International career
- 2002–2003: Sweden U17 / 16 / (2)
- 2004–2005: Sweden U19 / 13 / (0)
- 2006–2008: Sweden U21 / 9 / (0)

= Jesper Westerberg =

Swedish footballer

Jesper Westerberg (born 1 February 1986) is a Swedish retired footballer who played as a right back.

== Career ==

Started his career in Arkelstorps IF before moving to IFÖ Bromölla IF, and later on to Landskrona BoIS. In 2003, he made his first appearance in the Swedish highest league Allsvenskan, but he played only one match for the club between 2003 and 2005, during the 2005 season he was loaned out to IFK Hässleholm and in 2006 he joined Halmstads BK.

On 4 October 2008 Westerberg said that he would not renew his contract with Halmstads BK, which ended after the 2008 season, on 20 March 2009 Landskrona confirmed that Westerberg had signed a one-year contract with the club. After one year in Landskrona he moved to Mjällby AIF.

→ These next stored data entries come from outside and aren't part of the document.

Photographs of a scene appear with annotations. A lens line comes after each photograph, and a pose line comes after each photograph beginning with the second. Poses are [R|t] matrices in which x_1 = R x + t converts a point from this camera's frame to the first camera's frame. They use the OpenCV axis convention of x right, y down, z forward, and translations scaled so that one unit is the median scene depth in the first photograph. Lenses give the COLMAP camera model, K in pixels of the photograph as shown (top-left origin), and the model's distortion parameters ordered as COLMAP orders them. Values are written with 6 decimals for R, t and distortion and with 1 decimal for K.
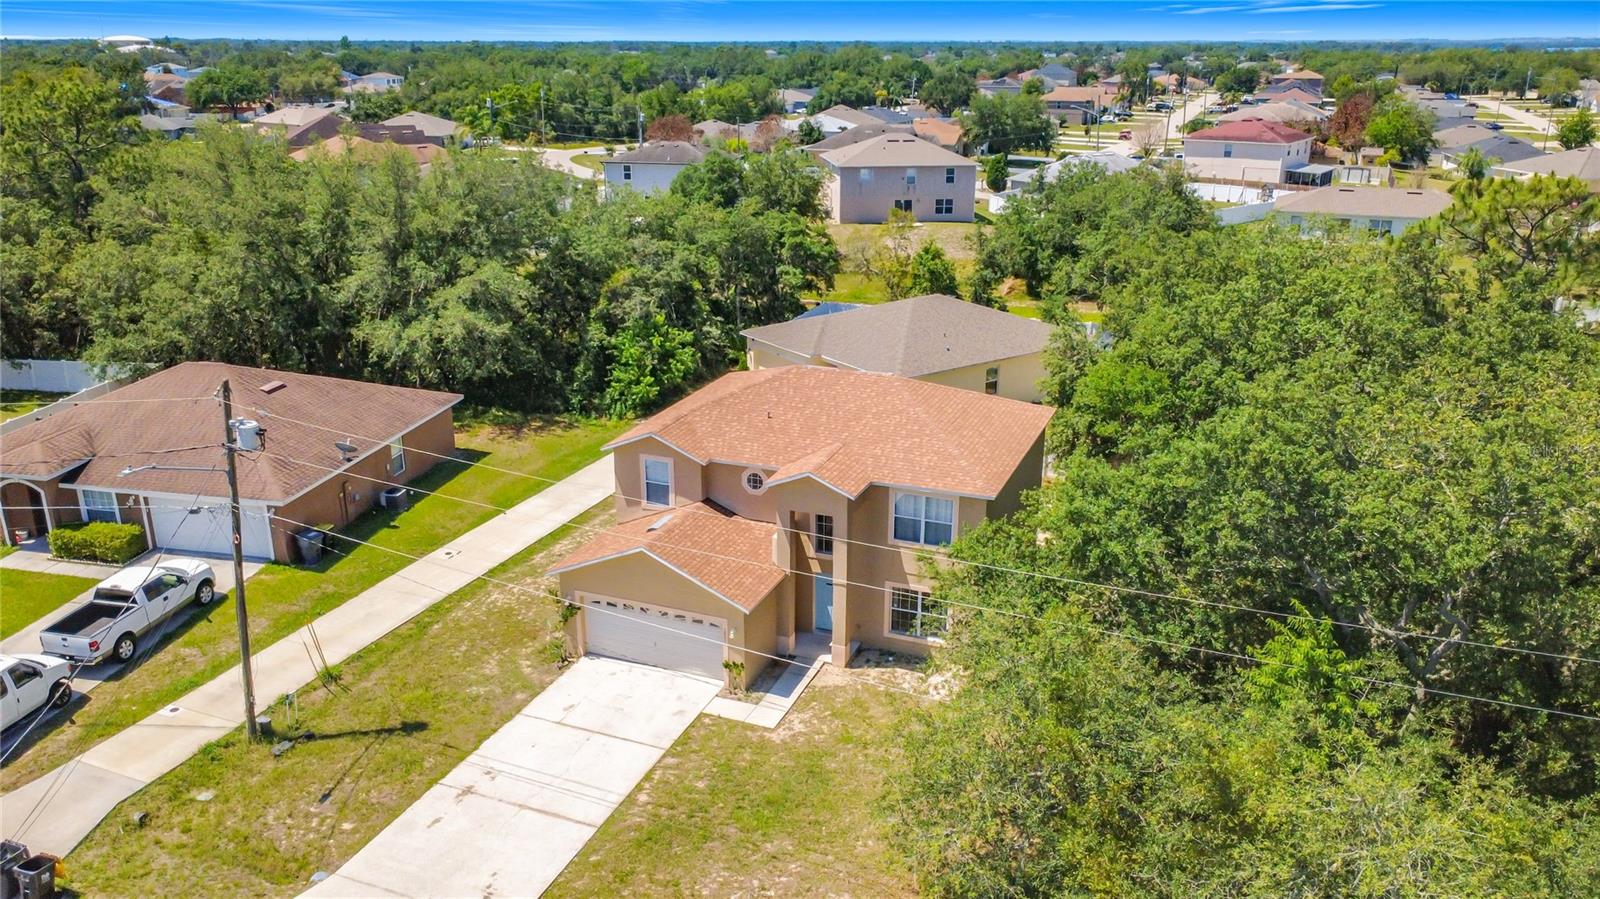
lens RADIAL K [[1201.4, 0, 800.0], [0, 1201.4, 449.5], [0, 0, 1]] dist [0.003335, 0.000323]
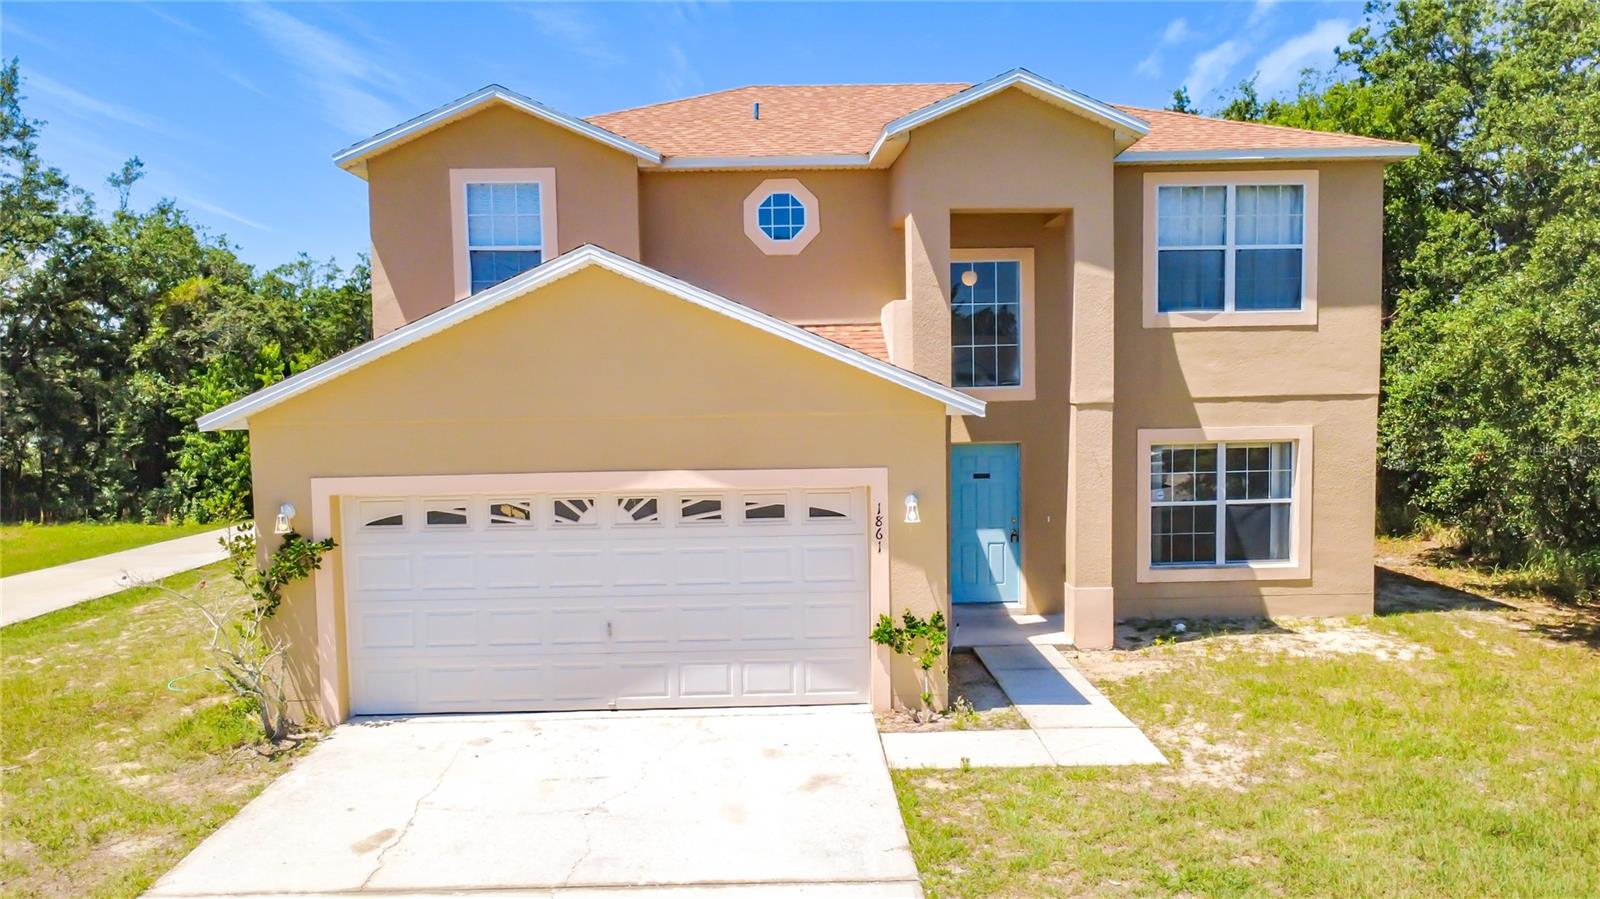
lens RADIAL K [[1201.4, 0, 800.0], [0, 1201.4, 449.5], [0, 0, 1]] dist [0.003335, 0.000323]
pose [[0.918631, -0.042810, 0.392790, -0.162887], [0.147016, 0.959769, -0.239226, 0.166432], [-0.366747, 0.277507, 0.887968, 0.584034]]
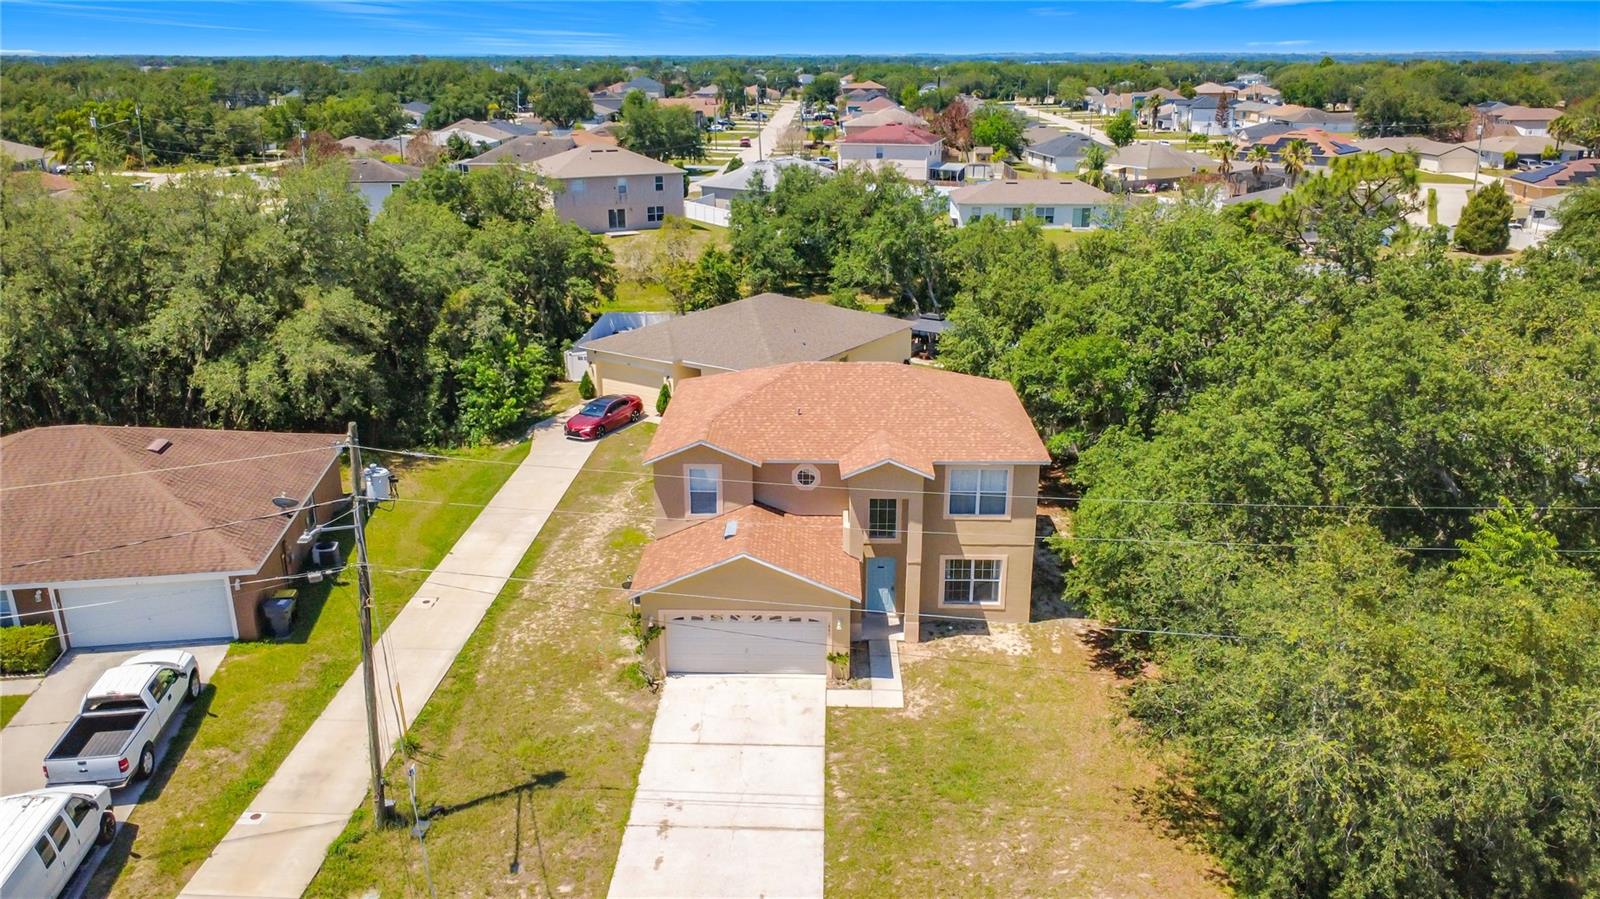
lens RADIAL K [[1176.3, 0, 800.0], [0, 1176.3, 449.5], [0, 0, 1]] dist [0.005043, 0.001145]
pose [[0.937019, -0.112076, 0.330809, -0.320089], [0.113607, 0.993416, 0.014769, -0.010514], [-0.330287, 0.023743, 0.943582, 0.053144]]
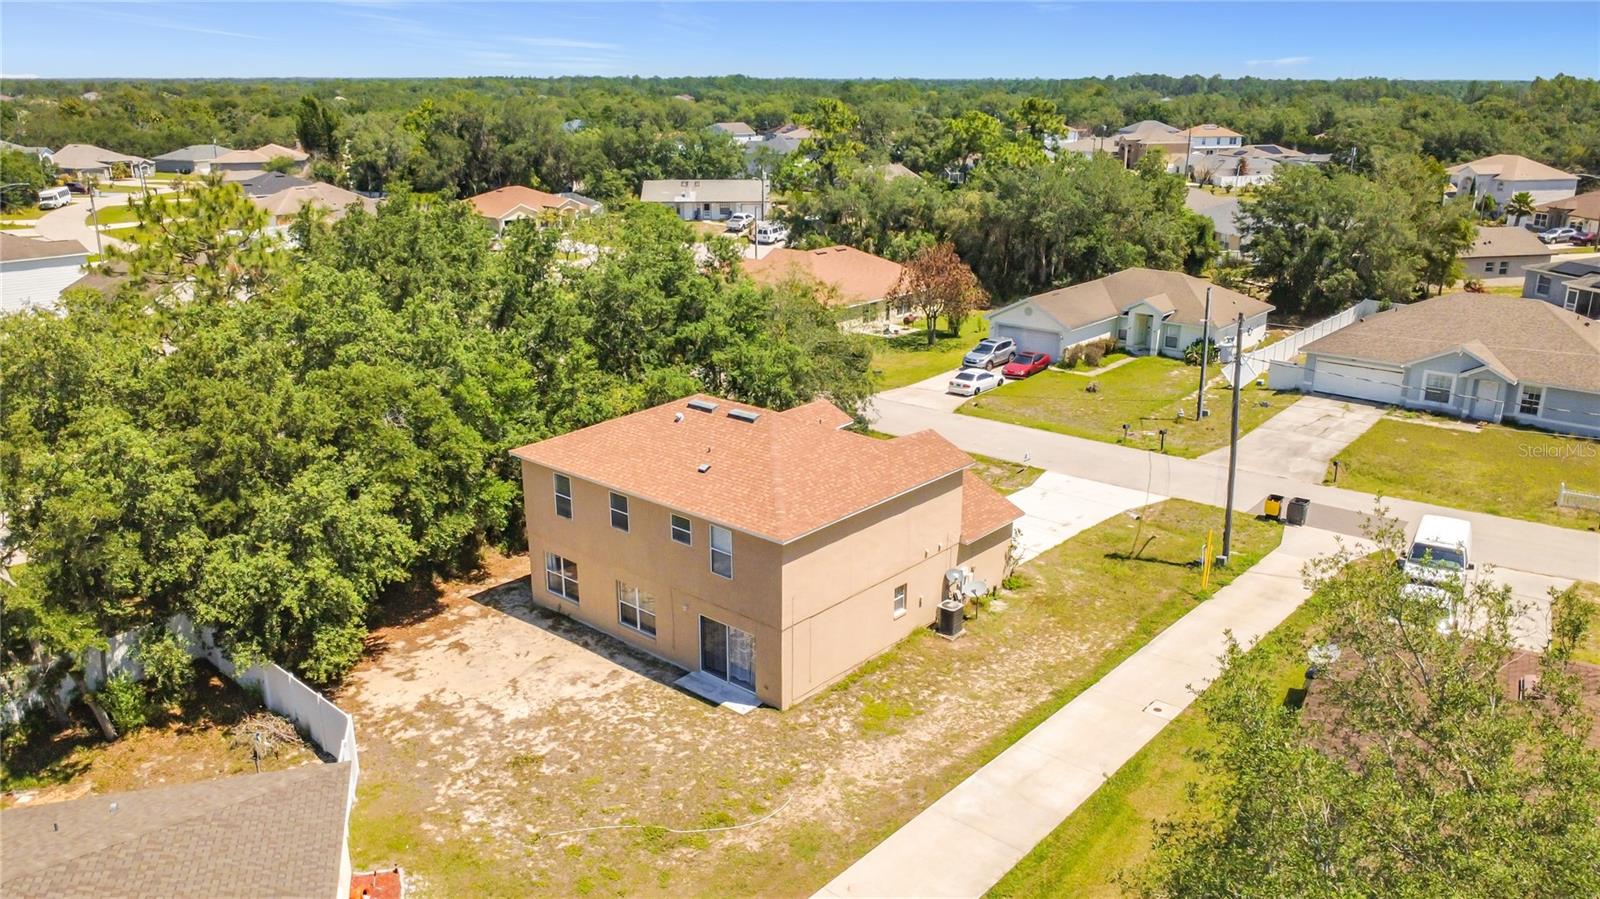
lens RADIAL K [[1201.4, 0, 800.0], [0, 1201.4, 449.5], [0, 0, 1]] dist [0.003335, 0.000323]
pose [[-0.943836, -0.096096, 0.316132, -0.314245], [0.110402, 0.810066, 0.575851, -0.564667], [-0.311425, 0.578410, -0.753960, 1.635268]]
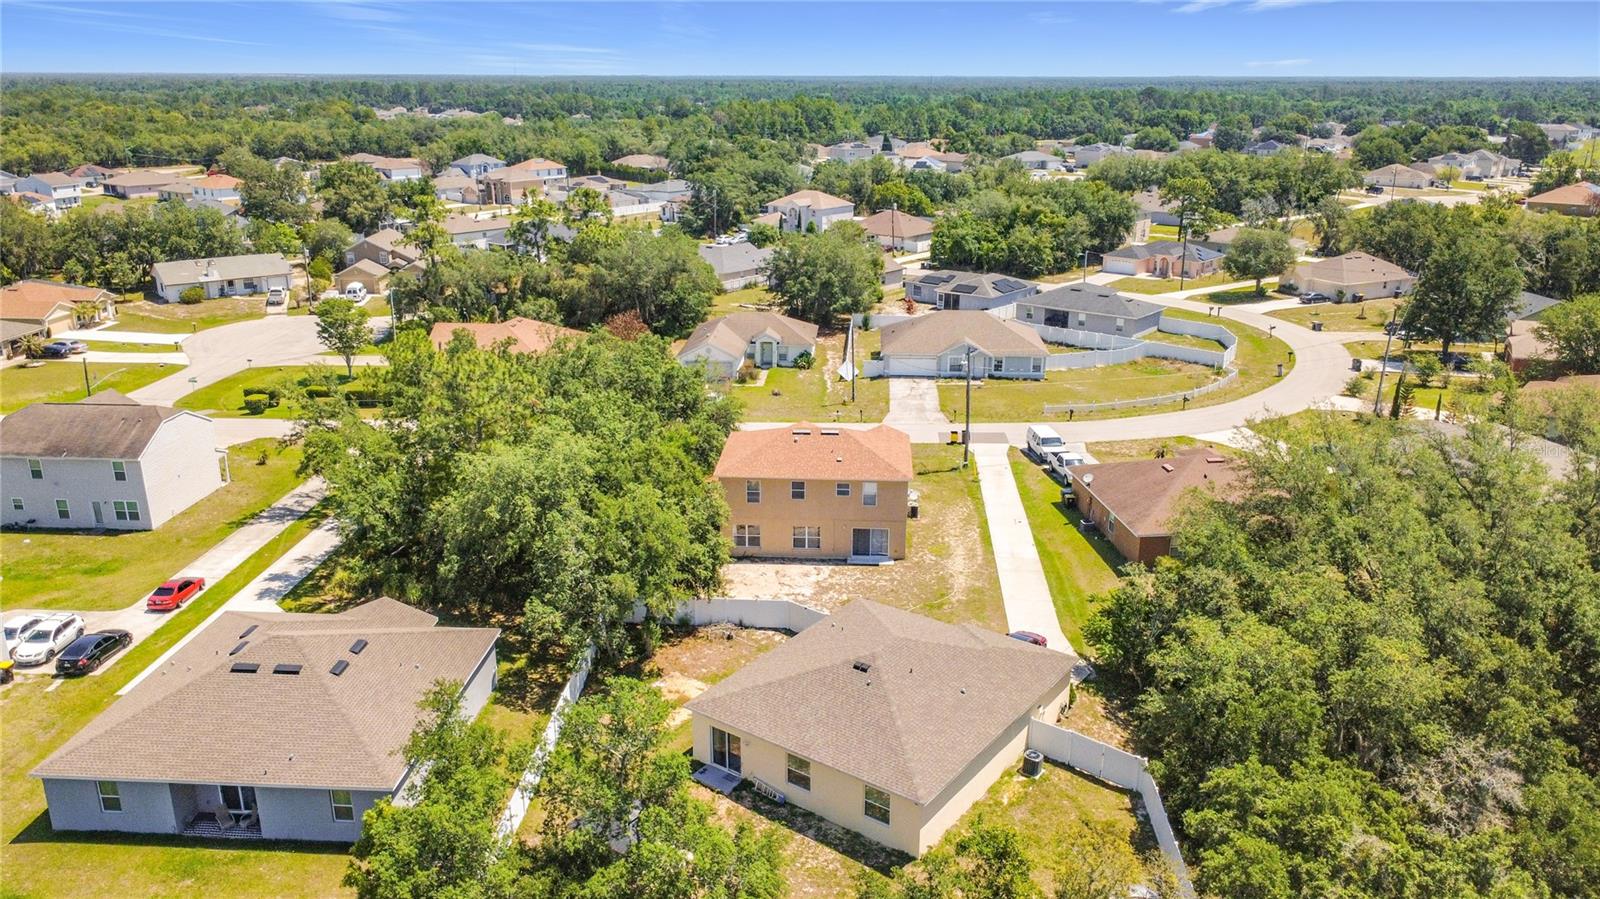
lens RADIAL K [[1230.4, 0, 800.0], [0, 1230.4, 449.5], [0, 0, 1]] dist [0.009599, 0.003934]
pose [[-0.947309, 0.095650, -0.305706, 0.641724], [-0.106554, 0.805929, 0.582344, -1.139662], [0.302079, 0.584235, -0.753272, 2.371033]]
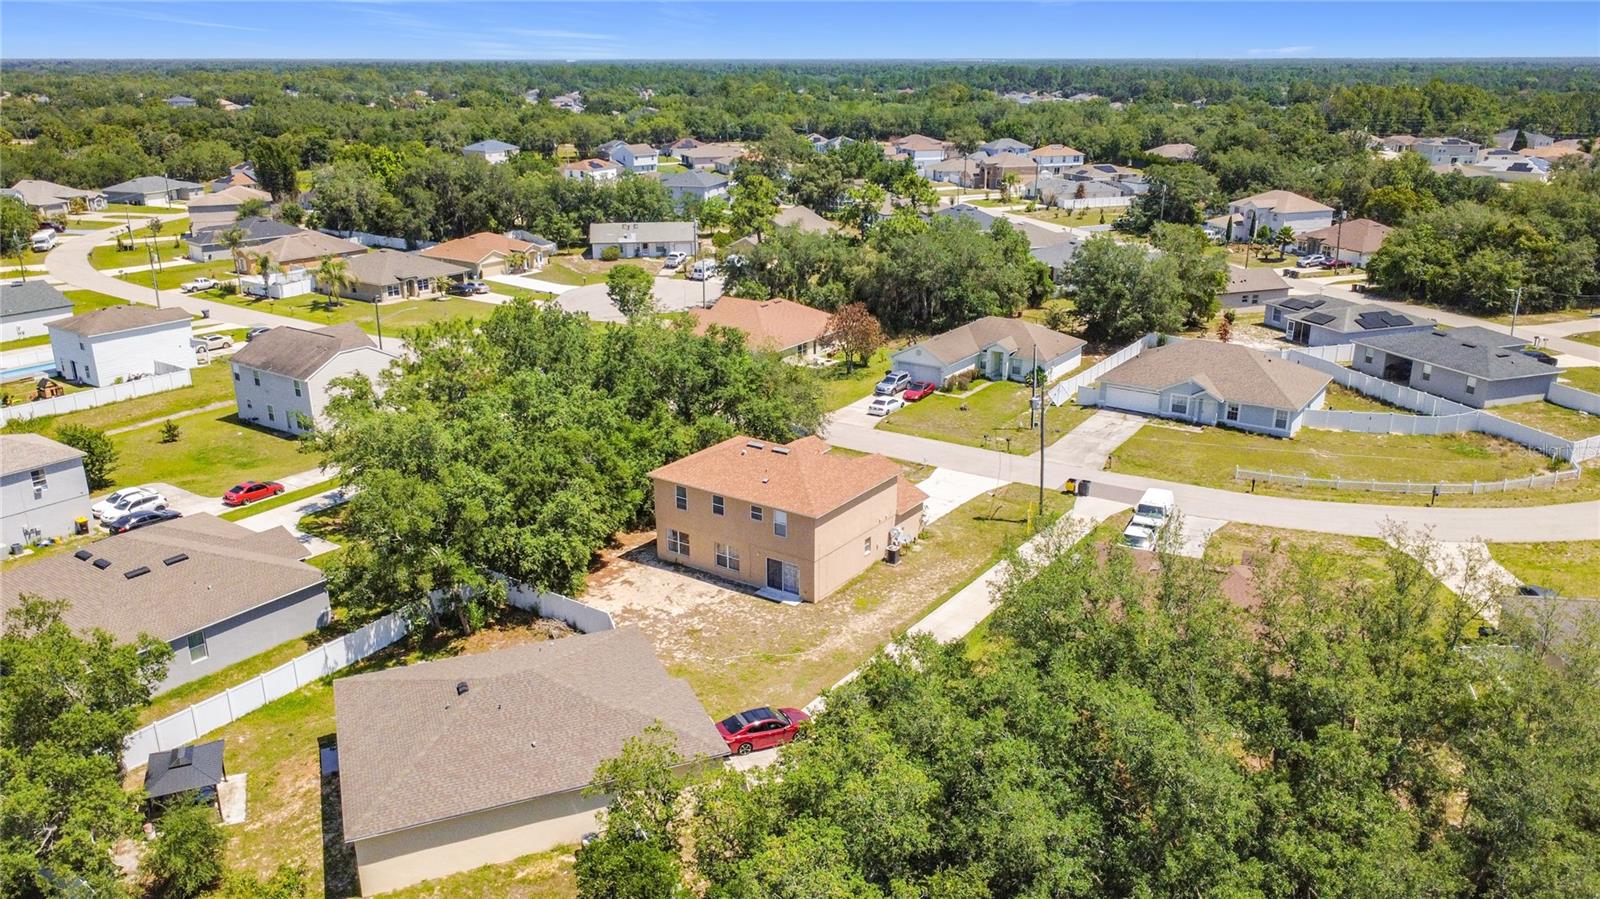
lens RADIAL K [[1225.7, 0, 785.4], [0, 1225.7, 421.0], [0, 0, 1]] dist [0.019223, -0.000345]
pose [[-0.971609, -0.062077, 0.228305, -0.383354], [0.085026, 0.808884, 0.581788, -1.109370], [-0.220788, 0.584682, -0.780641, 2.276091]]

In December 2011 it was announced that Westerberg had signed a contract with the Norwegian club Lillestrøm SK.

==Retirement==
On 23 October 2019 Halmstads BK confirmed, that 33-year old Westerberg had decided to retire at the end of the season. However, the club announced on 7 January 2020, that Westerberg would continue at the club in a different role as a salesman in the club's marketing department.